The week before the Regional Ethics Bowl competition was among the busiest of the semester. When my computer died three days before the competition, taking my case briefs with it, I reasoned that I might as well die too. Sleep-deprived and overwhelmed, I worked furiously to reconstruct my cases while keeping up with all my other assignments. When I staggered out of an exam on Friday morning I was convinced that I had done more poorly than I had ever done on any exam, ever. As I walked toward the library I began to reprimand myself for failing to live up to my own identity. But the rebuke was replaced by a wave of profound humility which washed over me as I realized the gravity of my disorientation. Wisdom from Kierkegaard’s The Sickness Unto Death washed over me: “The standard for the self is always: that directly in the face of which it is a self. But this in turn is the definition of ‘standard’. Just as it is only possible to add together items of one kind, so everything is qualitatively whatever it is measured by; and what is qualitatively its standard of measurement is ethically its goal.” To define myself by anything less than the ontological reality of God was sin. Confession liberated my soul, overwhelming me with a profound appreciation for the grace by which God allowed me to try again.

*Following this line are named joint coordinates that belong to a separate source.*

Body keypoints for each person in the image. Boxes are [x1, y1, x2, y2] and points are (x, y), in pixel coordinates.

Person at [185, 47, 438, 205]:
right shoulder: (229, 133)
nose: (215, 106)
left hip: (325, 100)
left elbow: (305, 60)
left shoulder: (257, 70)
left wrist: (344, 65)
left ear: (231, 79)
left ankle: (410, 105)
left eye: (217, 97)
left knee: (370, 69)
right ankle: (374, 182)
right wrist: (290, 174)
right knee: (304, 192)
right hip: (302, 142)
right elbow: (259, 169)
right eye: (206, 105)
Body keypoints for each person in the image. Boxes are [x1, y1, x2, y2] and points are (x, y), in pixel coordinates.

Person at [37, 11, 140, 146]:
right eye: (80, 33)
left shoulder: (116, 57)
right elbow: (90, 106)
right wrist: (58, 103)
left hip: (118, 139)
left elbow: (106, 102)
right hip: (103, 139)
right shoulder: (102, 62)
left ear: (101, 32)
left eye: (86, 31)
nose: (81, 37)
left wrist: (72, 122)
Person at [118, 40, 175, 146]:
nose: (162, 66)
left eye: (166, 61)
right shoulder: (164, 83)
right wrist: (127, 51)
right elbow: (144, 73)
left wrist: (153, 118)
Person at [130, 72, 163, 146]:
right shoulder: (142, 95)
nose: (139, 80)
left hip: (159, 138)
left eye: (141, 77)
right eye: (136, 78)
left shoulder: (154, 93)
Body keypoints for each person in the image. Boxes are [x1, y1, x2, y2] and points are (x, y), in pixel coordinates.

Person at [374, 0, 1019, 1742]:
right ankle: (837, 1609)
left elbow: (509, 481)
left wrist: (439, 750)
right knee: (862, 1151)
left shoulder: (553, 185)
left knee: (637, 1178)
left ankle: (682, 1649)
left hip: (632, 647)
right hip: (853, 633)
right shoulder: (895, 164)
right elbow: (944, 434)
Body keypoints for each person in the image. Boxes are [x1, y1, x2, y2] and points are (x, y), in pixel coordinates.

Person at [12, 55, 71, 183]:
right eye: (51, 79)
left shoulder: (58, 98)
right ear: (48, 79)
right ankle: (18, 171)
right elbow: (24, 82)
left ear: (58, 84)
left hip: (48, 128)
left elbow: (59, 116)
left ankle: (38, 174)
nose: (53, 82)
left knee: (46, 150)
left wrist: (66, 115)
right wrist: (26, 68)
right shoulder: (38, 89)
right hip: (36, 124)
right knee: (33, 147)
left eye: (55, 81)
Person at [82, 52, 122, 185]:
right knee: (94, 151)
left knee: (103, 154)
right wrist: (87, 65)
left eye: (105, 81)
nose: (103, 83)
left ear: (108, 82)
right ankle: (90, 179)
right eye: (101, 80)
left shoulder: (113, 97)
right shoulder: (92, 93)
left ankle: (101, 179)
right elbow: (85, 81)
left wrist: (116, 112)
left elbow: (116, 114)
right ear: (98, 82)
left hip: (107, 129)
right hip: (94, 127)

I took fewer butterflies than usual with me to the regional competition the following day because I finally grasped that my identity was rooted in a reality deeper than my performance. The nervous jokes with which we distracted ourselves changed into tentative excitement after we performed well in both the first and second rounds. When we entered the third round with the knowledge that we stood in first place I refused to let myself rejoice prematurely. Even after we tied the round against an excellent team, I dared not assume anything. It wasn’t until the final results were announced and I walked to the front to accept the first prize trophy as the captain of the winning team that I realized what had happened. When I gave up that which had constituted my identity, God gave it back.
I did not notice the applause fade as I returned to my seat.